TRPGの紹介記事でがっかりさせられたので憤りを書く

この記事。
 
【アナログゲーム決死圏】第3回TRPGの始め方…体験方法からオススメのタイトルまで(インサイド
 
インサイドなんて、TRPGを始めようって人が見るとこじゃないよ」
Wizards of the Coastから、金貰って書いた記事じゃないの?」
イードが運営しているWebサイトに、何を期待しているのか」
 
…とか、周りに言われたが、それでも書く。
 
この記事、スタートは何かというと、
【アナログゲーム決死圏】第1回 アナログゲームってなんだ?ボードゲームTRPGなど、その種類と魅力を解説(インサイド
…という記事をみかけて、「ほー、面白そうな記事を書いてるな」と期待してたんだわ。
 
うん、これ、勝手に私が期待して、勝手に裏切られた、って話なんだ。

とりあえず概ね好意的な前半

TRPGの始め方、というのは、TRPGをプレイしてて、ゲーム会を定期的に開いてる私からすると、結構、興味を引かれる話で。
期待して読み進めていた訳だ。
 
まず、今回の序文。

前回のボードゲームと同様に、TRPGも買ってから遊ぶか、遊んでから買うかが悩むところですが、TRPGが全くの未経験という方は、心に決めたタイトルが無い限り、可能であれば試しに遊んでみてから買うことをオススメします。
そして、基本的にTRPGにはプレイヤーの他に、ゲームの進行役であるゲームマスターGM)が必要なのですが、ゲームマスターを未経験でいきなりやるのは少々大変なので、初体験の時は可能であればプレイヤーで体験してみるとよいでしょう。

うん、まぁ、妥当な話だ。
TRPGは、他に比較する遊びがないので、何も知らない人に説明するのは、「サイコロを使ったごっこ遊び」とか「ルールのある、ままごと」とか抽象的なことしか言えないので、体験することが大事と言うのは、私も同意する。

TRPGプレイヤーの知り合いをあたろう
やはり一番手っ取り早い方法はこれ。
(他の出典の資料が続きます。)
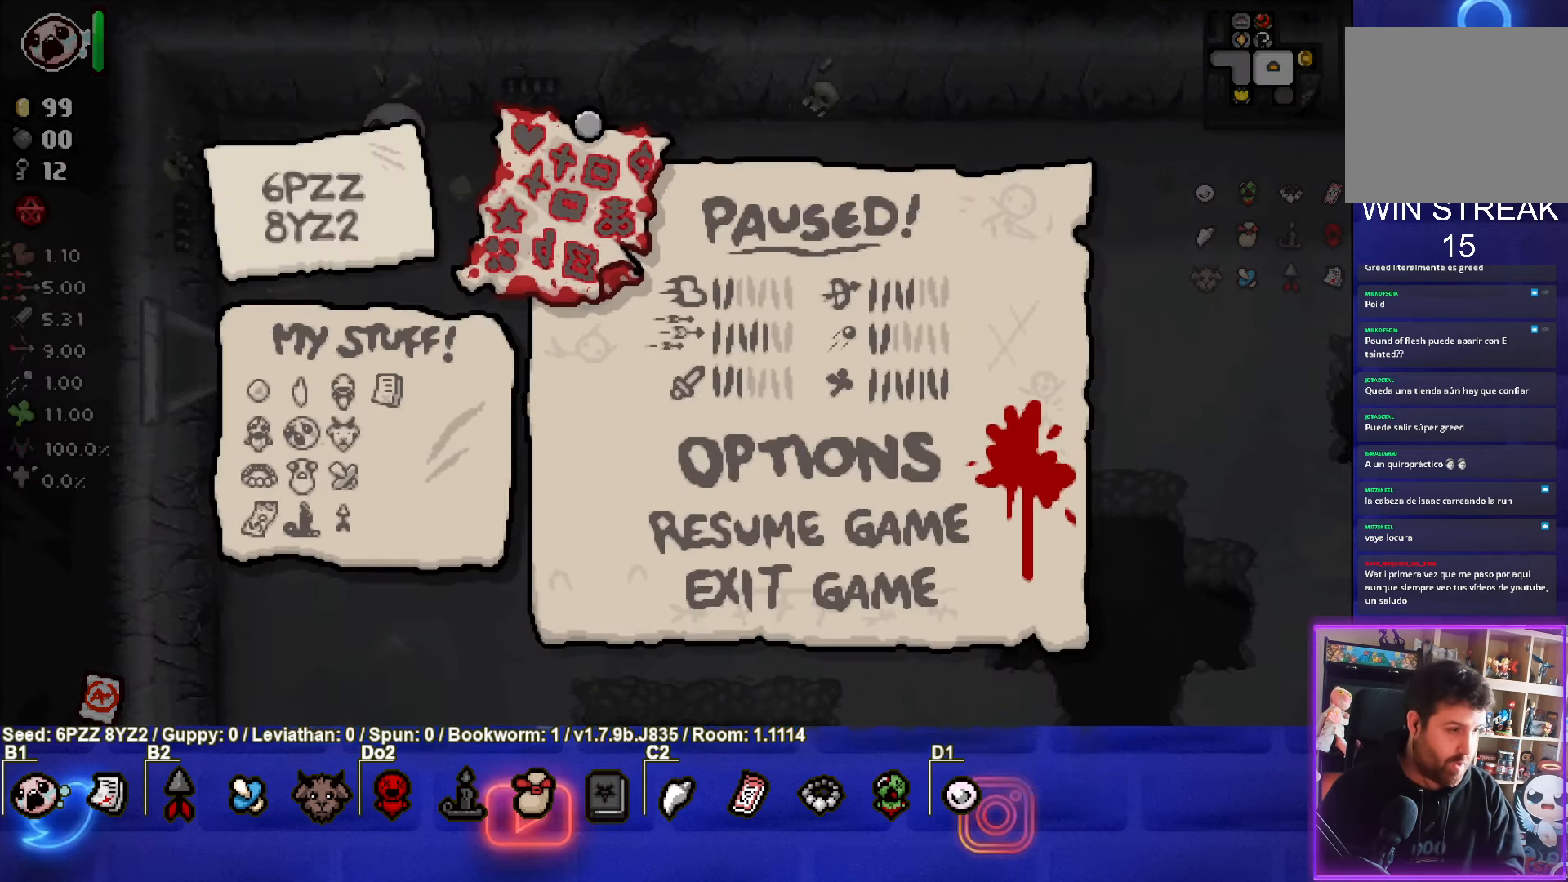
{"buttons": [], "left_stick": "center", "events": []}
もし身近にTRPGプレイヤーがいたら、まずはその人を頼ってみましょう。しかし、TRPGプレイヤーの知り合いがいないという方のために、別の方法もいくつか紹介していきます。

まぁ、これもそうだろう。
身近に遊んでいる人がいれば、そこに参加させてもらうのがいい……とは思う。
ただ、「TRPGの面白さはメンバー次第」というのもあるので、これで、駄目だったからと言って、TRPGを見捨てないでほしいとは思う。

TRPGが遊べるゲームスペースへ行ってみよう

そんな場所は田舎にはない(きっぱり)。
いきなり、都市圏以外の人は置いてきぼりですか。

TRPGサークル主催のゲーム会に行こう

これは、私自身がゲーム会を開催している立場なので、おすすめです。
 
ただ、「TRPGの面白さはメンバー(略)
なにせ「連続シナリオやってるから、その日だけのスポット参加は難しい」という卓ばっかりのサークルさんもありますからね。事前に、何らかの形で主催者さんには問い合わせした方がいいです。
 
あぁ、私がスタッフしているサークルは、「TRPGをプレイしたいけど、どう遊べは分からない」という人から「ベテランです」って人まで歓迎してます。
シナリオも、その日限りの単発シナリオだけです。
おかげさまで、初心者の方も来てくださいますし、毎回参加の常連の人もいます。
 
ベテランの方でも、友達を集めてTRPGをプレイする機会が作れない、って方は多いです。本当に多い。困ったものだ。

■オンラインセッション
TRPGアナログゲームではありますが、オンライン上でも盛んに遊ばれているので、まずはオンラインで体験というのもいいかもしれません。

よくねぇよ。
プレイヤーとはいえ、ルルブなしでセッションに参加するとは、何言ってんだ。
 
以前、ゲーム会の私の卓に、「オンラインセッションで身内相手に初TRPG・初GMをやったんですけど、ルルブ持ってるのがゲームマスターの私だけ。付属シナリオが1日かけても終わらなかったので、TRPGの遊び方を学びに来た」という女の子がいて、皆で励ました経験があります。
 
正直、私、オンセではやらかした記憶しかないので、オンセ自体に抵抗があって、おススメ出来ません。

■とりあえず買ってみて友達と遊んでみる
■リプレイ

じゃあ、「家の近くに行けそうな店や会が無かったりする人はどうするのさ」と言われても、まず、最初のセッションぐらいは、経験者とオフラインで遊ぶことを推奨します。
それでも友達と遊ぶしかない、という場合でも、それより先にリプレイを読むことをお勧めします。少なくとも、ゲームの進め方が分かりますので。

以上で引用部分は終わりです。